8. Creativity and Culture

8.10 Current debates and reforms

Last update: 28 November 2023

The COVID-19 pandemic has raised new questions about the accessibility to culture through the internet and models for its financing. Especially important is the question on how participation in culture will change and how the ability to consume culture without leaving one’s home (paired with the lockdown experiences) will influence the work of artists and cultural institutions. Such discussions are currently conducted on the grassroots level, in the civic sector and among culture producers. Experiences of last two years among the creative community have shown that those worries were not baseless. Lockdowns and event cancellations have caused significant changes in the way those institutions function.

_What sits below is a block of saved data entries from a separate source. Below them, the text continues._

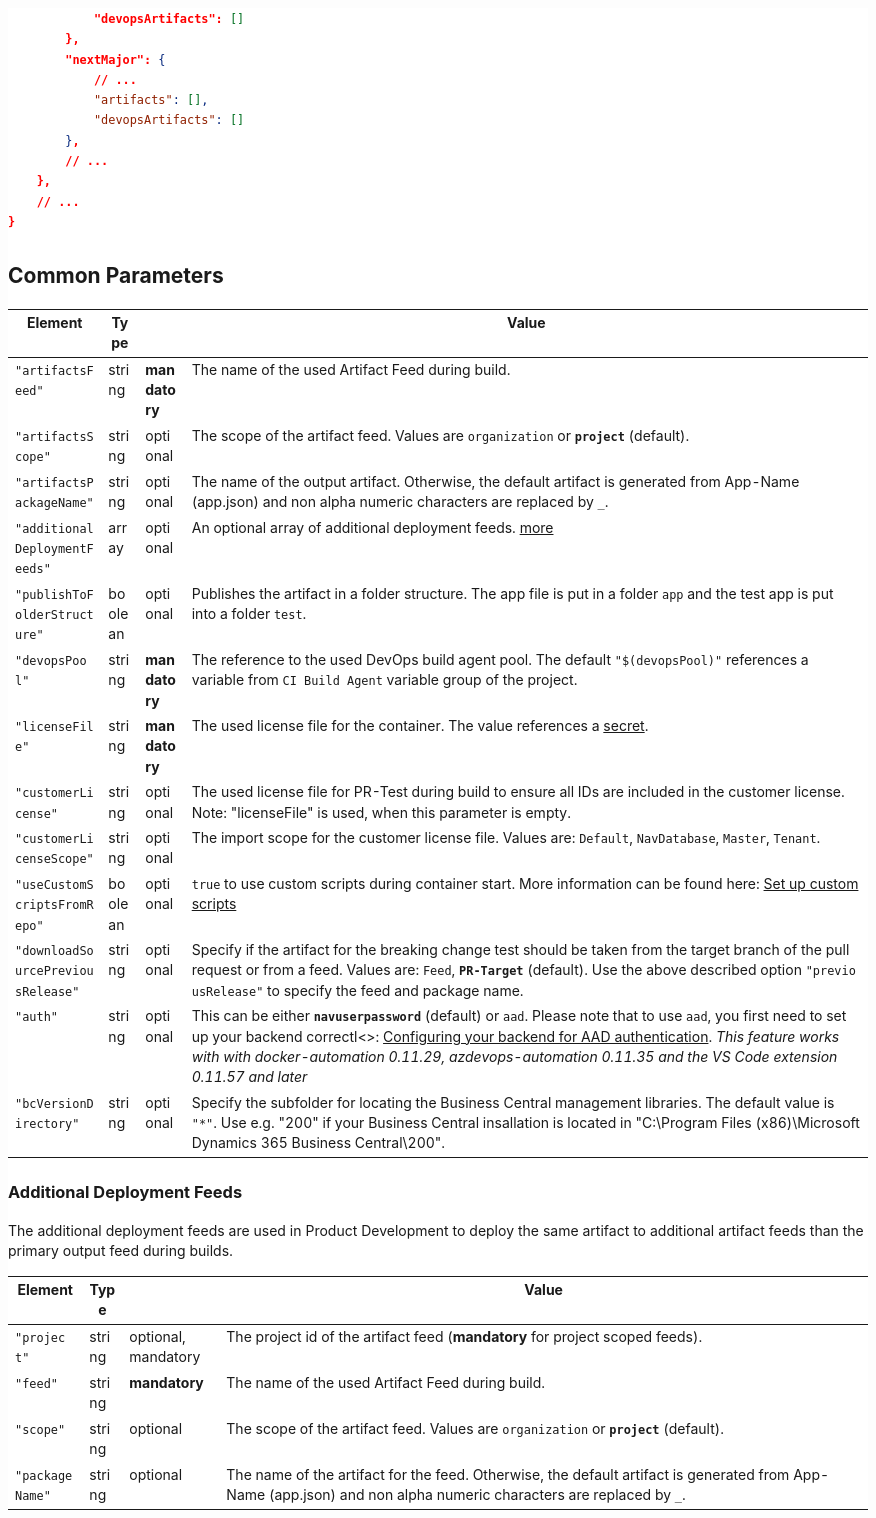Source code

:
 ```json
            "devopsArtifacts": []    
        },
        "nextMajor": {
            // ...
            "artifacts": [],
            "devopsArtifacts": []    
        },
        // ...
    },
    // ...
}
```

## Common Parameters

|Element|Type||Value|
|-|-|-|-|
|`"artifactsFeed"`        |string |**mandatory**|The name of the used Artifact Feed during build.|
|`"artifactsScope"`       |string |optional     |The scope of the artifact feed. Values are `organization` or **`project`** (default).|
|`"artifactsPackageName"` |string |optional     |The name of the output artifact. Otherwise, the default artifact is generated from App-Name (app.json) and non alpha numeric characters are replaced by `_`.|
|`"additionalDeploymentFeeds"` |array |optional |An optional array of additional deployment feeds. [more][additional-deployment-feeds]|
|`"publishToFolderStructure"` | boolean | optional | Publishes the artifact in a folder structure. The app file is put in a folder `app` and the test app is put into a folder `test`.
|`"devopsPool"`           |string |**mandatory**|The reference to the used DevOps build agent pool. The default `"$(devopsPool)"` references a variable from `CI Build Agent` variable group of the project.|
|`"licenseFile"`          |string |**mandatory**|The used license file for the container. The value references a [secret](../admin/index.md).|
|`"customerLicense"`      |string |optional     |The  used license file for PR-Test during build to ensure all IDs are included in the customer license. Note: "licenseFile" is used, when this parameter is empty.|
|`"customerLicenseScope"` |string |optional     |The import scope for the customer license file. Values are: `Default`, `NavDatabase`, `Master`, `Tenant`.|
|`"useCustomScriptsFromRepo"`|boolean |optional |`true` to use custom scripts during container start. More information can be found here: [Set up custom scripts][setup-custom-scripts] |
|`"downloadSourcePreviousRelease"` |string |optional |Specify if the artifact for the breaking change test should be taken from the target branch of the pull request or from a feed. Values are: `Feed`, **`PR-Target`** (default). Use the above described option `"previousRelease"` to specify the feed and package name. |
|`"auth"`|string |optional |This can be either **`navuserpassword`** (default) or `aad`. Please note that to use `aad`, you first need to set up your backend correctl<>: [Configuring your backend for AAD authentication][aad-setup]. *This feature works with with docker-automation 0.11.29, azdevops-automation 0.11.35 and the VS Code extension 0.11.57 and later*|
|`"bcVersionDirectory"`|string|optional|Specify the subfolder for locating the Business Central management libraries. The default value is `"*"`. Use e.g. "200" if your  Business Central insallation is located in "C:\Program Files (x86)\Microsoft Dynamics 365 Business Central\200". |

### Additional Deployment Feeds

The additional deployment feeds are used in Product Development to deploy the same artifact to additional artifact feeds than the primary output feed during builds.

|Element|Type||Value|
|-|-|-|-|
|`"project"`     |string |optional, mandatory|The project id of the artifact feed (**mandatory** for project scoped feeds).|
|`"feed"`        |string |**mandatory**|The name of the used Artifact Feed during build.|
|`"scope"`       |string |optional     |The scope of the artifact feed. Values are `organization` or **`project`** (default).|
|`"packageName"` |string |optional     |The name of the artifact for the feed. Otherwise, the default artifact is generated from App-Name (app.json) and non alpha numeric characters are replaced by `_`.|


[additional-deployment-feeds]: setup-cosmo-json.md#additional-deployment-feeds
[setup-custom-scripts]:        setup-custom-scripts.md
[aad-setup]: ../admin/index.md#configuring-your-backend-for-aad-authentication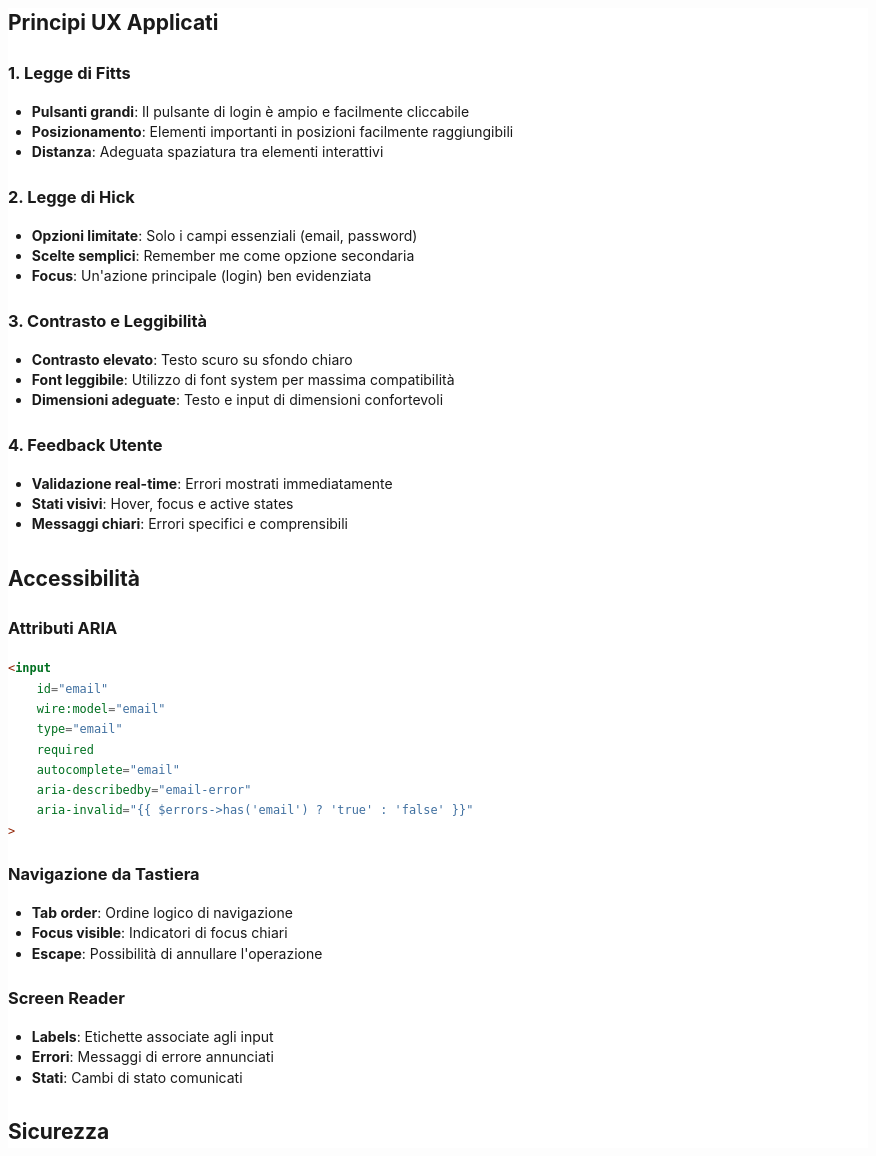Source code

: ## Principi UX Applicati

### 1. Legge di Fitts
- **Pulsanti grandi**: Il pulsante di login è ampio e facilmente cliccabile
- **Posizionamento**: Elementi importanti in posizioni facilmente raggiungibili
- **Distanza**: Adeguata spaziatura tra elementi interattivi

### 2. Legge di Hick
- **Opzioni limitate**: Solo i campi essenziali (email, password)
- **Scelte semplici**: Remember me come opzione secondaria
- **Focus**: Un'azione principale (login) ben evidenziata

### 3. Contrasto e Leggibilità
- **Contrasto elevato**: Testo scuro su sfondo chiaro
- **Font leggibile**: Utilizzo di font system per massima compatibilità
- **Dimensioni adeguate**: Testo e input di dimensioni confortevoli

### 4. Feedback Utente
- **Validazione real-time**: Errori mostrati immediatamente
- **Stati visivi**: Hover, focus e active states
- **Messaggi chiari**: Errori specifici e comprensibili

## Accessibilità

### Attributi ARIA
```html
<input 
    id="email" 
    wire:model="email" 
    type="email" 
    required
    autocomplete="email"
    aria-describedby="email-error"
    aria-invalid="{{ $errors->has('email') ? 'true' : 'false' }}"
>
```

### Navigazione da Tastiera
- **Tab order**: Ordine logico di navigazione
- **Focus visible**: Indicatori di focus chiari
- **Escape**: Possibilità di annullare l'operazione

### Screen Reader
- **Labels**: Etichette associate agli input
- **Errori**: Messaggi di errore annunciati
- **Stati**: Cambi di stato comunicati

## Sicurezza

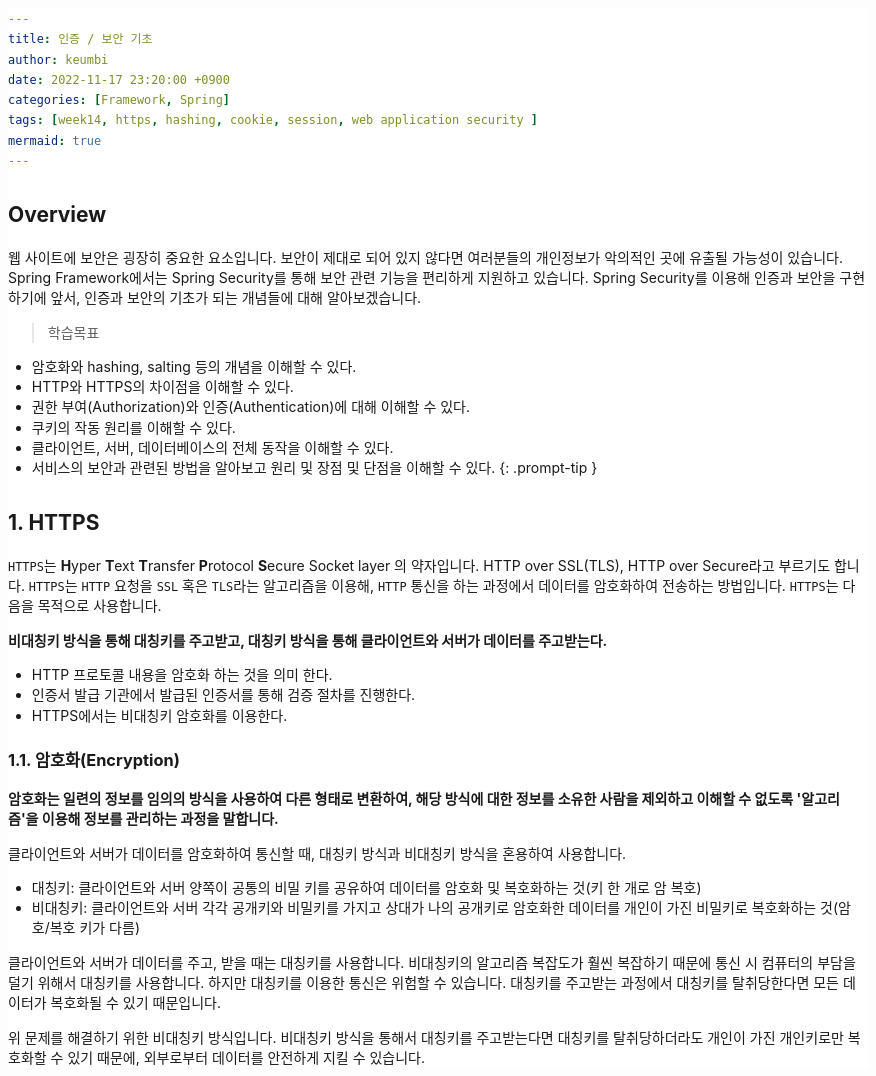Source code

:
 ```yaml
---
title: 인증 / 보안 기초
author: keumbi
date: 2022-11-17 23:20:00 +0900
categories: [Framework, Spring]
tags: [week14, https, hashing, cookie, session, web application security ]
mermaid: true
---
```


## Overview
웹 사이트에 보안은 굉장히 중요한 요소입니다. 보안이 제대로 되어 있지 않다면 여러분들의 개인정보가 악의적인 곳에 유출될 가능성이 있습니다.
Spring Framework에서는 Spring Security를 통해 보안 관련 기능을 편리하게 지원하고 있습니다.
Spring Security를 이용해 인증과 보안을 구현하기에 앞서, 인증과 보안의 기초가 되는 개념들에 대해 알아보겠습니다.

> 학습목표
- 암호화와 hashing, salting 등의 개념을 이해할 수 있다.
- HTTP와 HTTPS의 차이점을 이해할 수 있다.
- 권한 부여(Authorization)와 인증(Authentication)에 대해 이해할 수 있다.
- 쿠키의 작동 원리를 이해할 수 있다.
- 클라이언트, 서버, 데이터베이스의 전체 동작을 이해할 수 있다.
- 서비스의 보안과 관련된 방법을 알아보고 원리 및 장점 및 단점을 이해할 수 있다.
{: .prompt-tip }

## 1. HTTPS

`HTTPS`는 **H**yper **T**ext **T**ransfer **P**rotocol **S**ecure Socket layer 의 약자입니다. HTTP over SSL(TLS), HTTP over Secure라고 부르기도 합니다. `HTTPS`는 `HTTP` 요청을 `SSL` 혹은 `TLS`라는 알고리즘을 이용해, `HTTP` 통신을 하는 과정에서 데이터를 암호화하여 전송하는 방법입니다. `HTTPS`는 다음을 목적으로 사용합니다.

**비대칭키 방식을 통해 대칭키를 주고받고, 대칭키 방식을 통해 클라이언트와 서버가 데이터를 주고받는다.**

- HTTP 프로토콜 내용을 암호화 하는 것을 의미 한다.
- 인증서 발급 기관에서 발급된 인증서를 통해 검증 절차를 진행한다.
- HTTPS에서는 비대칭키 암호화를 이용한다.

### 1.1. 암호화(Encryption)

**암호화는 일련의 정보를 임의의 방식을 사용하여 다른 형태로 변환하여, 해당 방식에 대한 정보를 소유한 사람을 제외하고 이해할 수 없도록 '알고리즘'을 이용해 정보를 관리하는 과정을 말합니다.**

클라이언트와 서버가 데이터를 암호화하여 통신할 때, 대칭키 방식과 비대칭키 방식을 혼용하여 사용합니다.

- 대칭키: 클라이언트와 서버 양쪽이 공통의 비밀 키를 공유하여 데이터를 암호화 및 복호화하는 것(키 한 개로 암 복호)
- 비대칭키: 클라이언트와 서버 각각 공개키와 비밀키를 가지고 상대가 나의 공개키로 암호화한 데이터를 개인이 가진 비밀키로 복호화하는 것(암호/복호 키가 다름)

클라이언트와 서버가 데이터를 주고, 받을 때는 대칭키를 사용합니다.
비대칭키의 알고리즘 복잡도가 훨씬 복잡하기 때문에 통신 시 컴퓨터의 부담을 덜기 위해서 대칭키를 사용합니다.
하지만 대칭키를 이용한 통신은 위험할 수 있습니다.
대칭키를 주고받는 과정에서 대칭키를 탈취당한다면 모든 데이터가 복호화될 수 있기 때문입니다.

위 문제를 해결하기 위한 비대칭키 방식입니다.
비대칭키 방식을 통해서 대칭키를 주고받는다면 대칭키를 탈취당하더라도 개인이 가진 개인키로만 복호화할 수 있기 때문에, 외부로부터 데이터를 안전하게 지킬 수 있습니다.
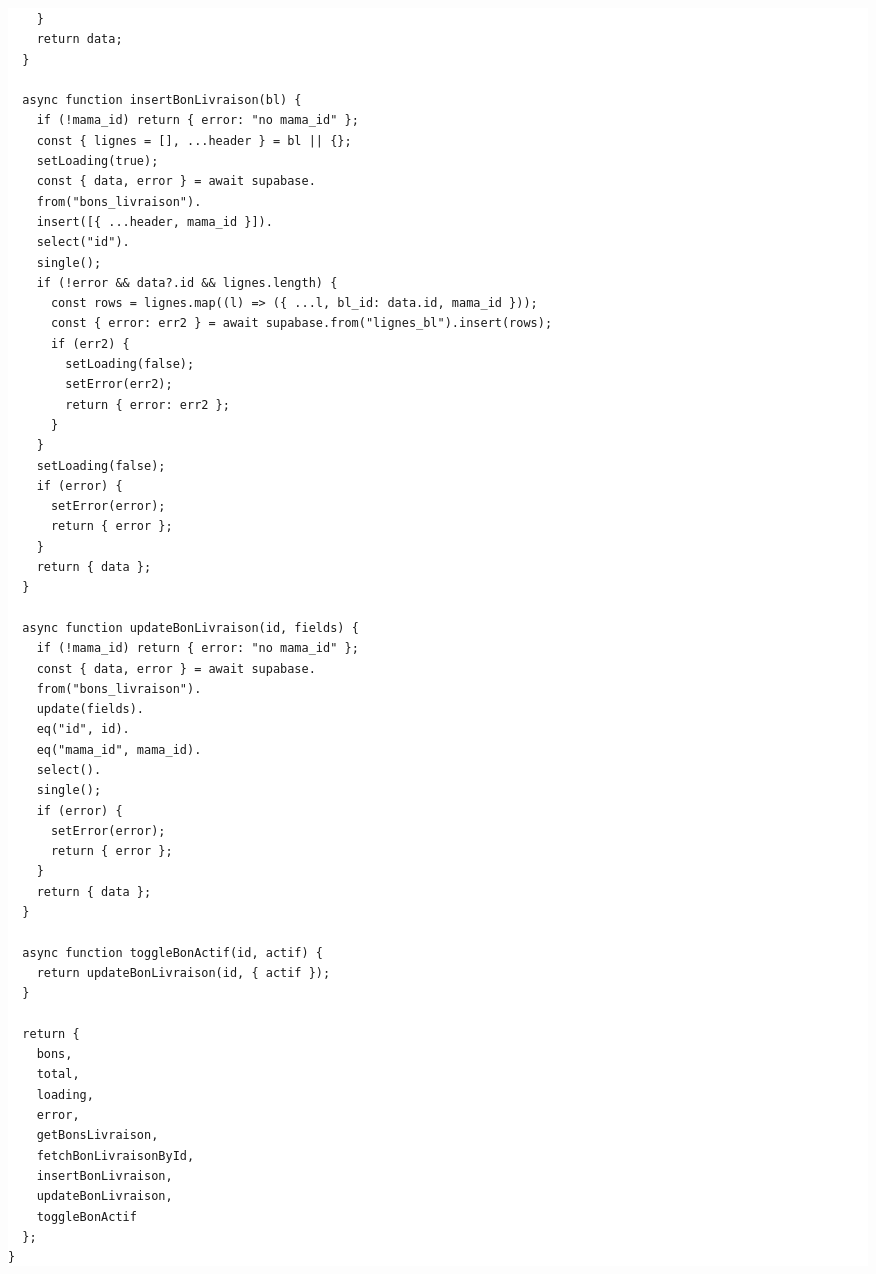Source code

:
 ```
    }
    return data;
  }

  async function insertBonLivraison(bl) {
    if (!mama_id) return { error: "no mama_id" };
    const { lignes = [], ...header } = bl || {};
    setLoading(true);
    const { data, error } = await supabase.
    from("bons_livraison").
    insert([{ ...header, mama_id }]).
    select("id").
    single();
    if (!error && data?.id && lignes.length) {
      const rows = lignes.map((l) => ({ ...l, bl_id: data.id, mama_id }));
      const { error: err2 } = await supabase.from("lignes_bl").insert(rows);
      if (err2) {
        setLoading(false);
        setError(err2);
        return { error: err2 };
      }
    }
    setLoading(false);
    if (error) {
      setError(error);
      return { error };
    }
    return { data };
  }

  async function updateBonLivraison(id, fields) {
    if (!mama_id) return { error: "no mama_id" };
    const { data, error } = await supabase.
    from("bons_livraison").
    update(fields).
    eq("id", id).
    eq("mama_id", mama_id).
    select().
    single();
    if (error) {
      setError(error);
      return { error };
    }
    return { data };
  }

  async function toggleBonActif(id, actif) {
    return updateBonLivraison(id, { actif });
  }

  return {
    bons,
    total,
    loading,
    error,
    getBonsLivraison,
    fetchBonLivraisonById,
    insertBonLivraison,
    updateBonLivraison,
    toggleBonActif
  };
}

```
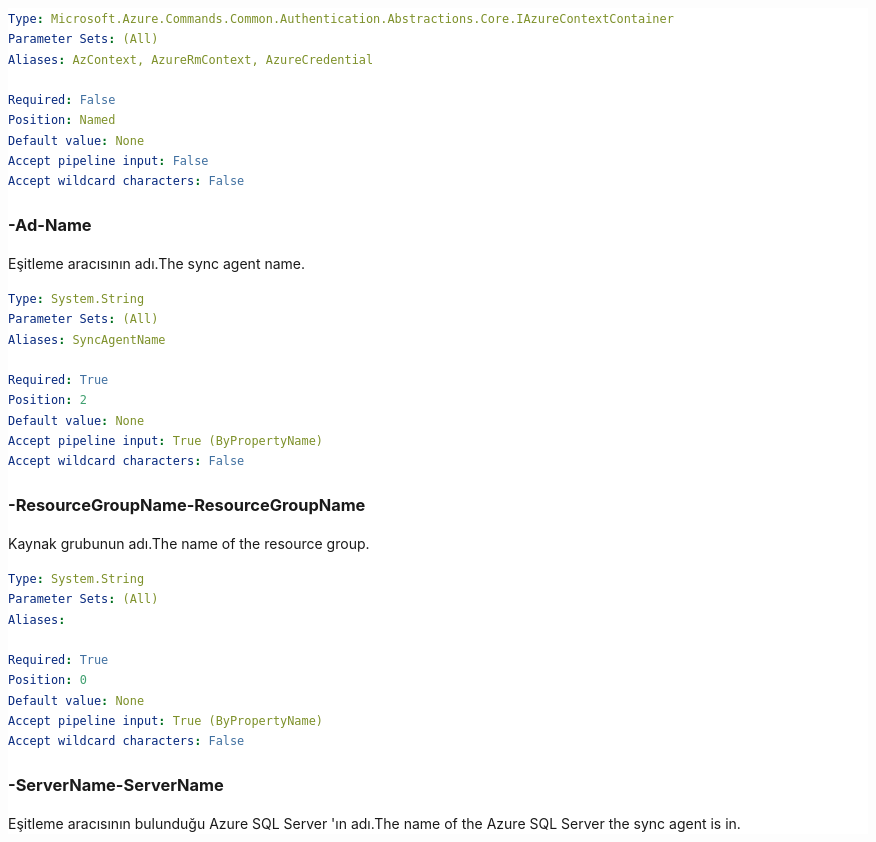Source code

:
 ```yaml
Type: Microsoft.Azure.Commands.Common.Authentication.Abstractions.Core.IAzureContextContainer
Parameter Sets: (All)
Aliases: AzContext, AzureRmContext, AzureCredential

Required: False
Position: Named
Default value: None
Accept pipeline input: False
Accept wildcard characters: False
```

### <span data-ttu-id="2e782-115">-Ad</span><span class="sxs-lookup"><span data-stu-id="2e782-115">-Name</span></span>
<span data-ttu-id="2e782-116">Eşitleme aracısının adı.</span><span class="sxs-lookup"><span data-stu-id="2e782-116">The sync agent name.</span></span>

```yaml
Type: System.String
Parameter Sets: (All)
Aliases: SyncAgentName

Required: True
Position: 2
Default value: None
Accept pipeline input: True (ByPropertyName)
Accept wildcard characters: False
```

### <span data-ttu-id="2e782-117">-ResourceGroupName</span><span class="sxs-lookup"><span data-stu-id="2e782-117">-ResourceGroupName</span></span>
<span data-ttu-id="2e782-118">Kaynak grubunun adı.</span><span class="sxs-lookup"><span data-stu-id="2e782-118">The name of the resource group.</span></span>

```yaml
Type: System.String
Parameter Sets: (All)
Aliases:

Required: True
Position: 0
Default value: None
Accept pipeline input: True (ByPropertyName)
Accept wildcard characters: False
```

### <span data-ttu-id="2e782-119">-ServerName</span><span class="sxs-lookup"><span data-stu-id="2e782-119">-ServerName</span></span>
<span data-ttu-id="2e782-120">Eşitleme aracısının bulunduğu Azure SQL Server 'ın adı.</span><span class="sxs-lookup"><span data-stu-id="2e782-120">The name of the Azure SQL Server the sync agent is in.</span></span>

However, alongside purely negative consequences, the pandemic has contributed to the discussion in how to make culture more accessible through providing hybrid forms of participation (e.g. in stage plays or film festivals).

New context for young people’s participation in culture is the influx of young Ukrainians to Poland due to the Russian aggression. They have been included in the Polish educational system, and it needs to be said that such a qualitative and quantitative social change is not without cultural consequences. The relationship between various national groups needs to be carefully tracked in the search of potentials it brings. Work of intercultural consultants must be broadened. It is important because according to research around half of Ukrainian refugees in Poland have ever visited the country before, and fewer than one in five declare the knowledge of the Polish language.